At the time of his sacking, Adamson was earning a reported £25,000 a year. In 1974, he had been earning £12,000 a year.

On 12 September 1983, Podmore and Mervyn Watson made the decision to kill off the Len Fairclough character; and he was killed off-screen in a motorway crash on 7 December 1983. To demonise the character, it was revealed he had been returning home from an affair, cheating on his wife Rita. Adamson claimed this was motivated by sheer spite on Granada's part, to turn viewers against Len.

Adamson celebrated the character's death by delivering an obituary on TV-am dressed as an undertaker, and delivered a bitter parting shot towards both Coronation Street and Granada in a poem he wrote.

On 30 July 1985, Adamson spoke about the trial and its aftermath in a TVS programme called Regrets. Granada refused to air the episode due to Adamson's criticism of Granada following his dismissal. They threatened TVS with legal action for using the Coronation Street theme and photographs from the series.

===Work after Coronation Street===
Post-Coronation Street, Adamson starred as Inspector Hubbard in a West End production of Dial M for Murder at the Vaudeville Theatre from November 1983 to March 1984 which also featured Simon Ward and Hayley Mills. The play was successful. In June 1984, Adamson was in a play in Croydon, and in summer 1984 he read short stories on BBC Radio 4. He was in a play in Harlow, Essex, when his wife fell seriously ill in September 1984 and he had to quit to return north. In February and March 1985, Adamson was based in Cambridge, where he had a part in Entertaining Mr Sloane, and in spring and early summer 1985 he was in Darlington playing Tommy Beamish, the leading role of an actor-manager of a troupe of music-hall entertainers on the eve of the First World War, in J. B. Priestley's Empires.

In 1986, he was in a touring production of A Taste of Honey.

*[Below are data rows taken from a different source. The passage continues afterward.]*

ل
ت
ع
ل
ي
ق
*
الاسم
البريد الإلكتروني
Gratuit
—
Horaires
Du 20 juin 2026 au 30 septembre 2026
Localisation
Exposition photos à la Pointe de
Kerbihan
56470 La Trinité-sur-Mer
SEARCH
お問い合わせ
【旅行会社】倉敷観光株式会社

Later that year, Adamson briefly settled in Canada, appearing in weekly repertory in Toronto and Vancouver. He appeared in Run for Your Wife, a Ray Cooney farce at the Bayview Playhouse in the former city. He returned to the UK in the spring of 1988 and played Sir Tunbelly Clumsy in a revival of The Relapse at the Mermaid Theatre from September to December that year. From February to April 1989, Adamson starred in the play Comedians in Belfast. Acting roles became increasingly rare after that. He was declared bankrupt in July 1991, with debts of £32,000, largely due to legal fees from his 1983 court case.

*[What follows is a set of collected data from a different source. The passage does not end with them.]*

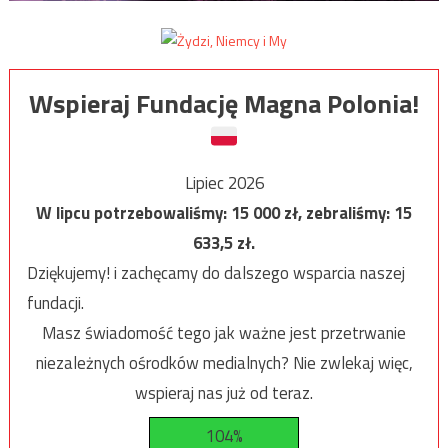
Wspieraj Fundację Magna Polonia!
Lipiec 2026
W lipcu potrzebowaliśmy:
15 000
zł, zebraliśmy:
15
633,5
zł.
Dziękujemy! i zachęcamy do dalszego wsparcia naszej
fundacji.
Masz świadomość tego jak ważne jest przetrwanie
niezależnych ośrodków medialnych? Nie zwlekaj więc,
wspieraj nas już od teraz.
104%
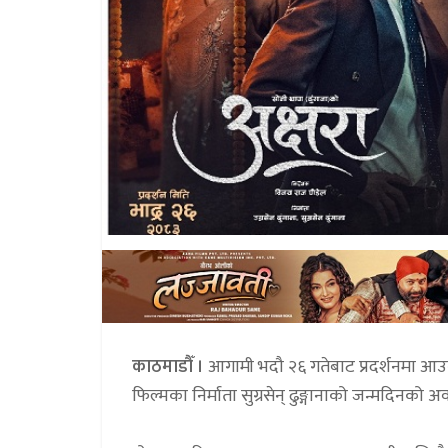
काठमाडौँ ।
आगामी भदौ २६ गतेबाट प्रदर्शनमा आउन
फिल्मका निर्माता सुग्रसेन् ढुङ्गानाको जन्मदिनको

Adamson retired from acting after being declared bankrupt. In the final decade of his life, he lived on the state pension and benefits in a one-bedroom Housing Association flat in Welton, Lincolnshire. He revealed in an interview with The Sunday People in May 1994 that none of the Coronation Street cast had ever contacted him since his sacking and that he had written twice to Julie Goodyear, who he had been very close to during his time on the show, but she never replied.

==Personal life==

Adamson married Jean Duncan on 2 December 1953. They had two sons. Jean, who had suffered from rheumatoid arthritis since her teens, died of septicaemia at Wrightington Hospital in Wigan on 26 September 1984, aged 52.

==Death==
Adamson successfully underwent surgery for bowel cancer in 1990. He suffered from osteoarthritis and tinnitus in his later years.

Adamson died from stomach cancer in Lincoln County Hospital on 17 January 2002. He left £5,000 to his elder son Michael. Johnny Briggs paid tribute, as did Jean Alexander, who said, "It's sad he has gone, but I hope he is at peace now." No Coronation Street cast member, past or present, attended his funeral.